Just saw it, I immediately came to the conclusion that Iron Man is an ESTP. He goes by impulse to attack, rather than thinking it through and going with the team, he has a problem following orders. I could see a lot of him in myself. Anyway, I loved it. I don't make it a point to see comic book hero movies, I did see the original Spider Man, with Toby Maguire, in theaters, and I'm a huge Tim Burton and Batman fan, and I saw both Batman, and, Batman returns. I think I'll see the Iron Man series now.


----------



## instruMENTAL (Nov 20, 2011)

I loved Phil's obsession with Captain America. "I mean...I was present when you were unconscious..."


----------



## Agent Blackout (Mar 1, 2012)

duck_of_death said:


> who else is excited about this?


*it was awesome!!*


----------



## xEmilyx (Jan 3, 2011)

watched it. best movie ever


----------



## Coldspot (Nov 7, 2011)

This was the best anyone could have hoped for, well done. It also has all the superhero team-up action pieces in there.


----------



## 7rr7s (Jun 6, 2011)

If I was a superhero, I'd probably be Ironman. Billionare playboy who kicks ass on the side. That or Bruce Wayne.


----------



## Duck_of_Death (Jan 21, 2011)

Ugh. Horrible trade-off.

Iron Man has that goofy arc reactor in his chest preventing the shrapnel from entering his heart.
Alcoholic and self-destructive. Okay. He's probably the closest to me now that I think about it.
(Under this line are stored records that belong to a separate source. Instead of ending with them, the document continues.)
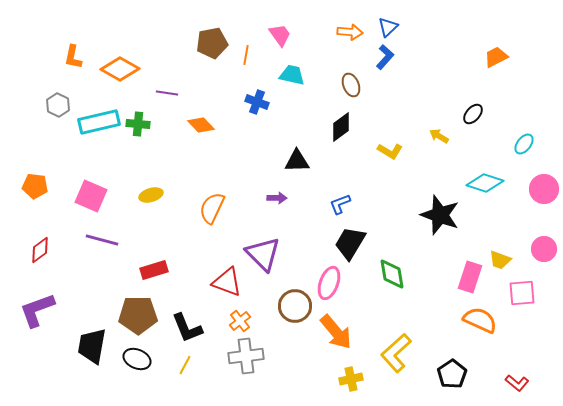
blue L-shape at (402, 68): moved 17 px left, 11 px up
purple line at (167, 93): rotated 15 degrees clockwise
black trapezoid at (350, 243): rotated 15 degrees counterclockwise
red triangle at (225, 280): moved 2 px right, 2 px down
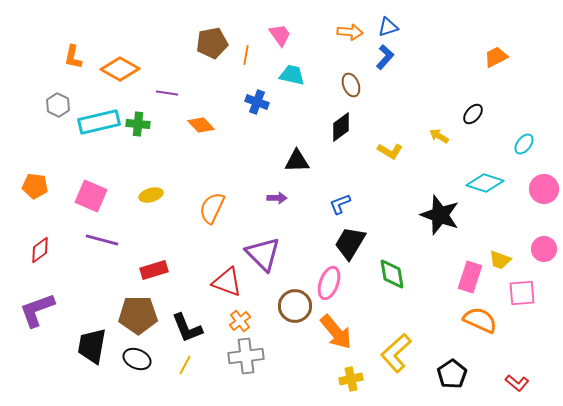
blue triangle at (388, 27): rotated 25 degrees clockwise
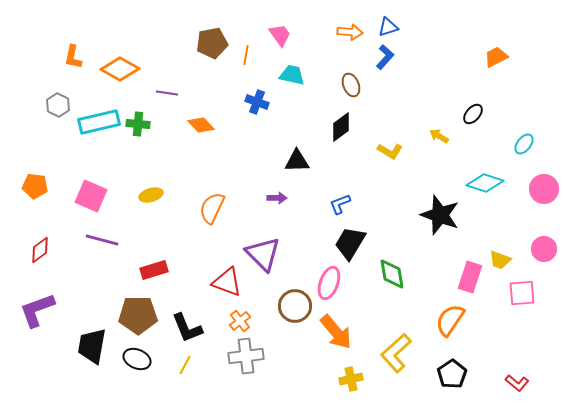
orange semicircle at (480, 320): moved 30 px left; rotated 80 degrees counterclockwise
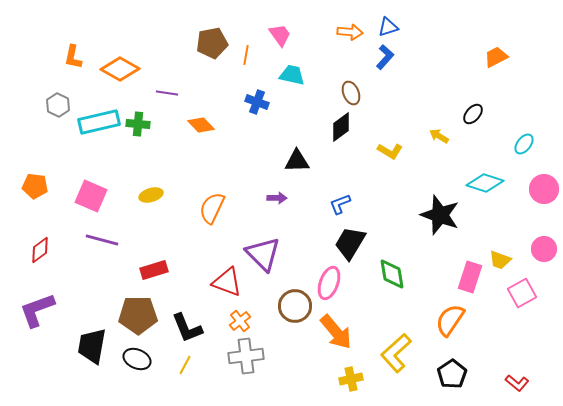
brown ellipse at (351, 85): moved 8 px down
pink square at (522, 293): rotated 24 degrees counterclockwise
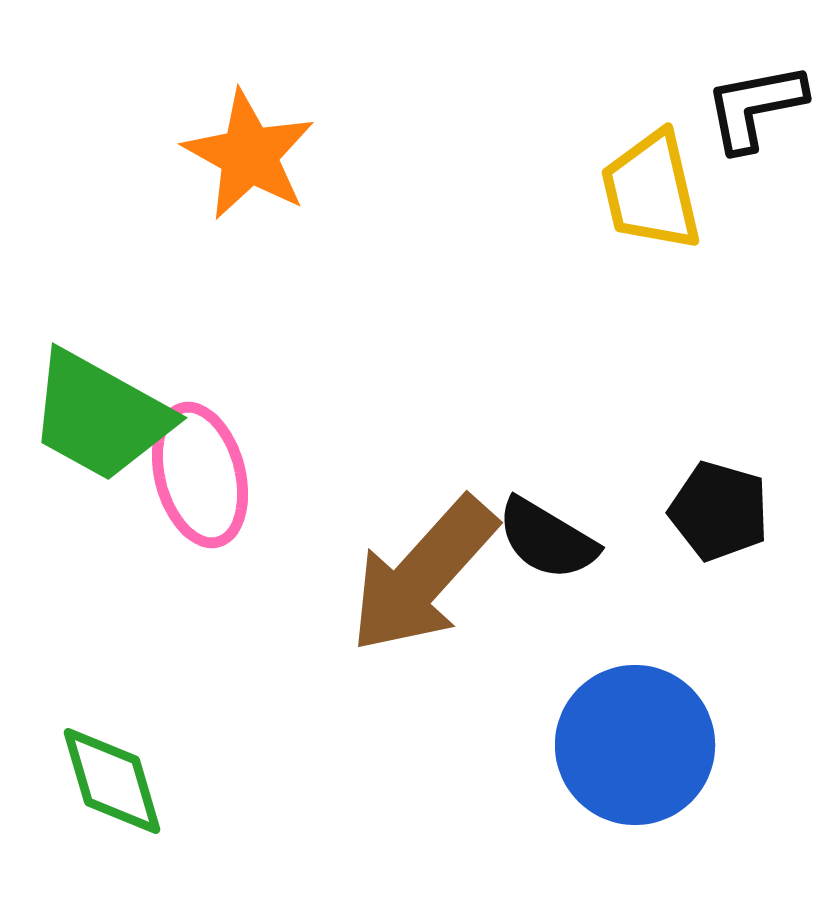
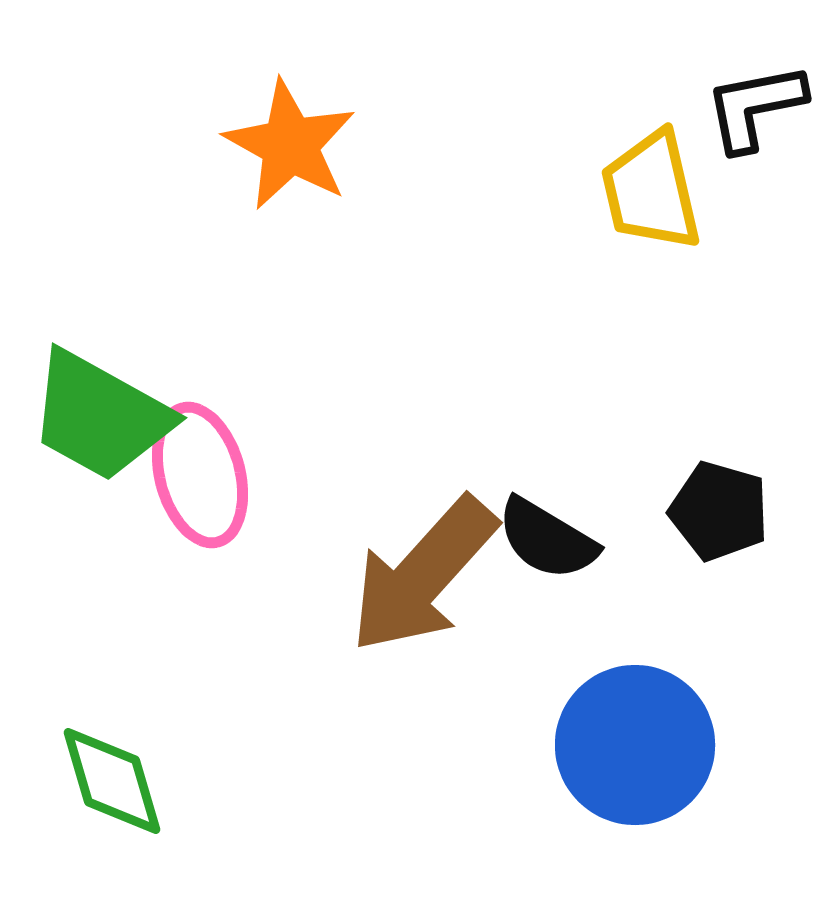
orange star: moved 41 px right, 10 px up
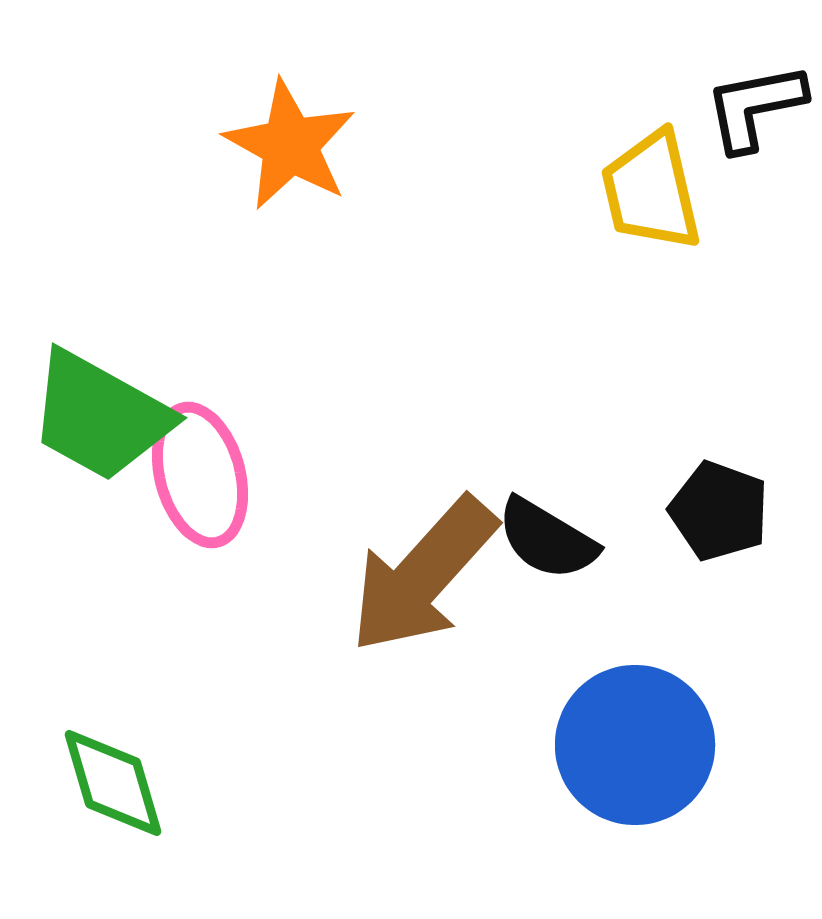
black pentagon: rotated 4 degrees clockwise
green diamond: moved 1 px right, 2 px down
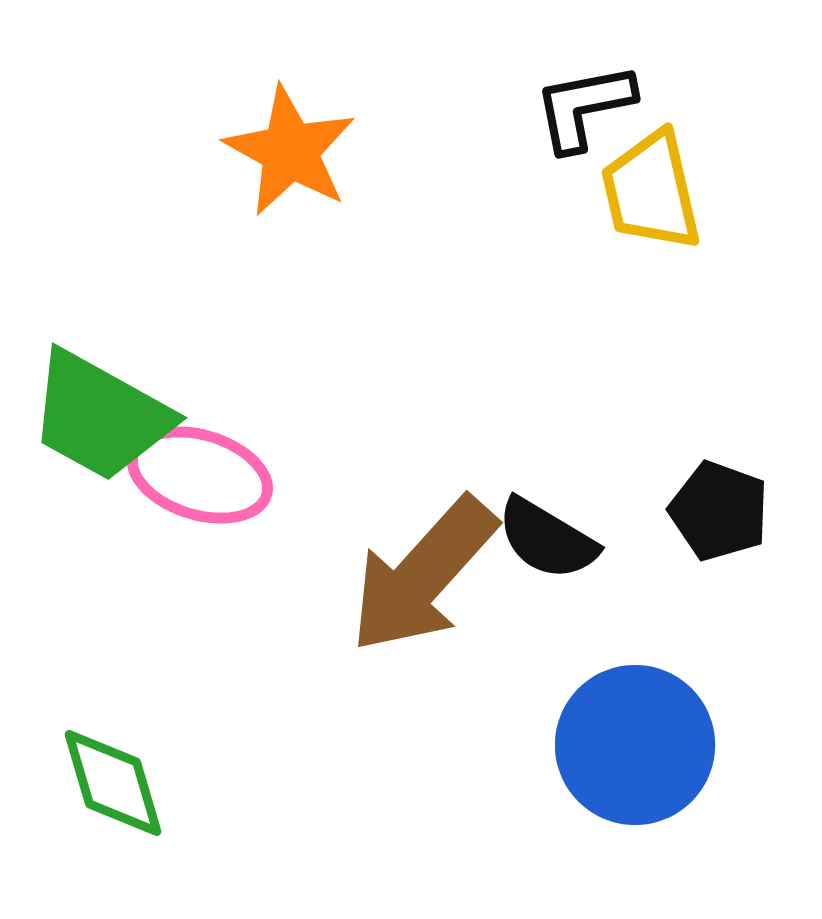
black L-shape: moved 171 px left
orange star: moved 6 px down
pink ellipse: rotated 58 degrees counterclockwise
Bruce Wayne is..._mentally ill_...to say the least. And have you seen where he lives? 
Uh, uh. I'd take Captain America's frisbee throwing abilities (and cheesy costume) before those assholes.

I'd definitely go with Thor, though. 
Model handsome looks, you can teleport between dimensions, wield a huge hammer.
You get to effortlessly bang Natalie Portman, too.

Hell. That would give anybody superpowers on its own.


----------



## flicker099 (Apr 27, 2012)

Loved the movie it was fun to watch! I didn't feel like I was sitting there for two and a half hours because it was so action-packed!

My favorite character was Captain America!


----------